The team was opening a championship window with Leonard and George in their primes and in agreement on a partnership. The roster had reasonable depth and other supporting veterans — Lou Williams, Montrezl Harrell, Patrick Beverley, Marcus Morris Sr., Reggie Jackson and JaMychal Green — who seemed ready to contribute.

But injuries plagued their first season together in 2019-20 — Leonard and George were held out of training camp, and George would later miss 22 games while Leonard missed 13. And that was before the Clippers even got to the Orlando, Florida, bubble to resume a regular season that was interrupted by COVID-19. A lack of chemistry glared between holdover players from before the deal and after the stars’ arrival. Making matters worse, Beverley, Harrell and Williams all left the bubble for personal reasons, missing crucial time and weakening the team further as the squad blew a 3-1 series lead to the Nuggets in unforgettable fashion.

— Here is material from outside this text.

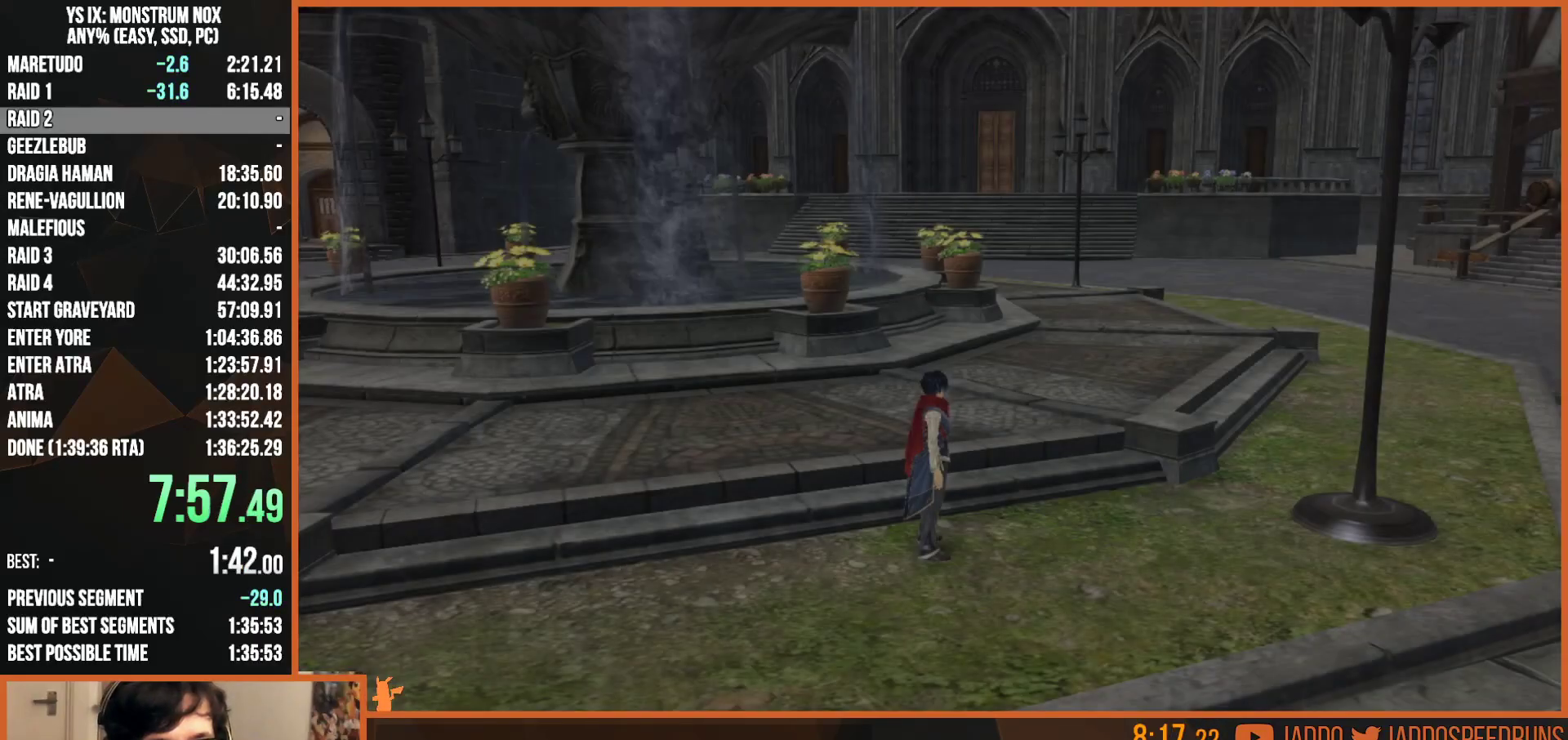
{"buttons": [], "left_stick": "right", "right_stick": "center", "button_events": [[100, "R1", "up"], [383, "L2", "up"]]}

And last season, just as Leonard and George were displaying their potential in the playoffs, Leonard suffered the ACL injury in the second round against Utah. The Clippers still made their first-ever Western Conference finals, but their playoff run, without their franchise forward, ended in a six-game loss to the Phoenix Suns.

Now the Clippers remain in their own purgatory. Though they believe that their window is still open with George and Leonard having signed long-term deals, what isn’t clear is how dramatically the Clippers’ season will be impacted by Leonard’s knee injury.

The team takes hope from how they closed out the top-seeded Utah Jazz in last year’s playoffs. The Clippers whisper about how promising Leonard’s mid-stage recovery is looking. But they realize they aren’t among the group of title contenders — and they don’t know when they will return there.

“When Kawhi comes back, [and] when Serge [Ibaka] comes back, we’ll be more happy to have those two guys back ASAP,” forward Nic Batum said of Leonard and Ibaka, who is making his way back from back surgery. “They gotta take care of themselves first to be ready 100% for us to win games, maybe a championship.”

“I mean [Leonard] had a torn ACL, it’s not a sprained ankle,” Batum added. “If it’s next year, it’s next year. If it’s two months, it’s two months. I don’t know.”